[Start of Attachment]

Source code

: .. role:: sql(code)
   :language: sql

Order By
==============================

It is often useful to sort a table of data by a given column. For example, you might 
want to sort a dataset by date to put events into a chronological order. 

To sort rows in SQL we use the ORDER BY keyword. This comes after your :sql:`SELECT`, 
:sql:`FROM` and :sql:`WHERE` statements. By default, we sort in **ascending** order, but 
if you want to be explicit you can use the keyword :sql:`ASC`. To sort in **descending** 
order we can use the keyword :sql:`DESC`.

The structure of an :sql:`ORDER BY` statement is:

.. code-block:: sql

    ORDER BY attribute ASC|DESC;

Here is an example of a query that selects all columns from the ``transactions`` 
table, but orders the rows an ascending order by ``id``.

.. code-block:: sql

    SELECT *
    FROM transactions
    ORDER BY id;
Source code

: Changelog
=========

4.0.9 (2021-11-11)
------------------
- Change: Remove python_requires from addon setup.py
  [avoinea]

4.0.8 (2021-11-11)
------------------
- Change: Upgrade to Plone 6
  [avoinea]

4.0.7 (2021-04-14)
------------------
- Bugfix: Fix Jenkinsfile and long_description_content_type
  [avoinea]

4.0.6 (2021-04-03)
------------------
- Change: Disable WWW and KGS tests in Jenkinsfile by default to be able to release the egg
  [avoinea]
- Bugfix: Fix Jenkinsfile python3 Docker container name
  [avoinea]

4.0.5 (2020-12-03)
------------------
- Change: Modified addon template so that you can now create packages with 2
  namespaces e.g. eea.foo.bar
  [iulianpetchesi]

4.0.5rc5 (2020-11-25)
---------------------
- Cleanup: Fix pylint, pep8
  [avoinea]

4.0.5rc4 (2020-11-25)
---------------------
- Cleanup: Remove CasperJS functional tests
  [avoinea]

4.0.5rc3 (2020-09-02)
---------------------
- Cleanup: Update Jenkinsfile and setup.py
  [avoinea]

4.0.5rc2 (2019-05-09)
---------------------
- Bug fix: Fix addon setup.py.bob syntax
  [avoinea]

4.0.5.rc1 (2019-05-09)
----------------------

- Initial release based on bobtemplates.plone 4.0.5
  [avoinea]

[End of Attachment]

Return exactly the lines from the beginning of the data above through the one containing "want to sort", please. Include both end lines and add nothing else.

• _The answer_
Source code

: .. role:: sql(code)
   :language: sql

Order By
==============================

It is often useful to sort a table of data by a given column. For example, you might 
want to sort a dataset by date to put events into a chronological order. 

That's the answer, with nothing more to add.